Today’s world is very different. We still have many grievous social ills, of course, and lately it has seemed as if society is even going backwards. But at least today there exists a clear majority consensus in this nation that civil rights, women’s rights, gay rights, and environmental protections are good things. This was not the case 50 years ago.
So how did we get from there to here? The answer is that millions of us not only marched back then, we then went back to our families, communities, and workplaces and talked to people. We debated ideas. And most of all, we organized.
We organized civil rights sit-ins, teach-ins, voter registration drives, and resistance to the Vietnam War. We built unions and women’s caucuses and environmental organizations. We started free clinics in poor communities, fought for immigrant rights, won court victories against injustice, and wrote books like “The Feminine Mystique” and “Silent Spring” that changed hearts and minds.
And slowly but surely, we helped our fellow citizens embrace some very large social changes.

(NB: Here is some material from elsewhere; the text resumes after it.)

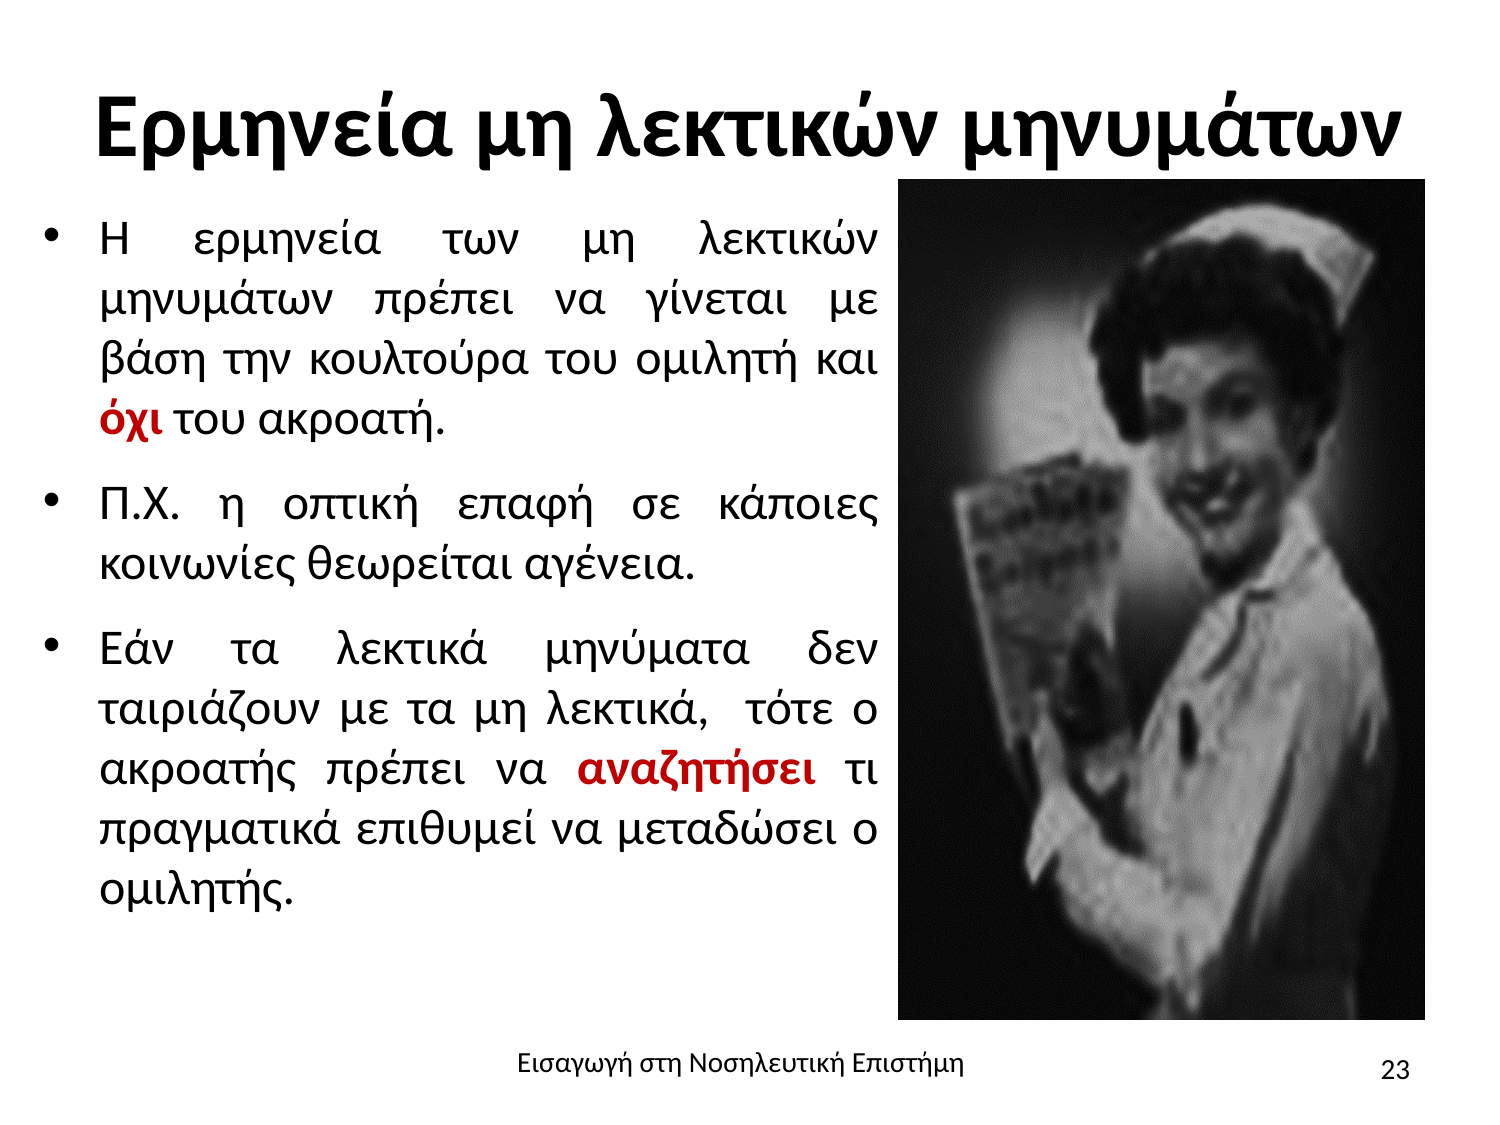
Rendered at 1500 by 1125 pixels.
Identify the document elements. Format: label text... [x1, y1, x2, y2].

We succeeded first and foremost because our causes were just. But we also succeeded because we never engaged in the tactics or the violence of those who opposed us.We never used violence except in self-defense, which is every citizen’s right, because such violence only gives ammunition to those on the right, as Antifa’s assaults do today. Nor did we try to silence our opponents, as they tried to silence us by calling us “America haters.”
In fact, our advocacy for civil rights and gender equality was considered the “hate speech” of the day back in the 1960s. Many of us risked expulsion from school or loss of jobs merely for speaking out. It wasn’t until the 1969 Supreme Court decision in Tinker v. Des Moines School District that high school and college students gained the right to free speech.
This explains why so many from the “free speech” generation of the 1960s viscerally recoil at Antifa’s Orwellian attempts to silence speech it opposes.
And therein lies Antifa’s second misconception. You cannot defeat racist speech by trying to silence it. That only generates sympathy for their right to free speech — even from those opposed to their views — because this right is central to our identity as Americans.
History shows you can only defeat racist ideology by engaging and exposing it. That’s how we gained victories against Jim Crow segregation and discrimination. We won the battle of ideas.
But Antifa doesn’t have the fortitude for that kind of patient and protracted work. They prefer to dress up in masks and shields and play act at “revolution.”
Throwing punches and tantrums won’t create positive social change. You’ve got to win the battle of ideas, and that is something Antifa is singularly unable to do.
David Kline is a Pulitzer-Prize-nominated journalist and author of two books from Harvard Business Press, including “Rembrandts in the Attic.”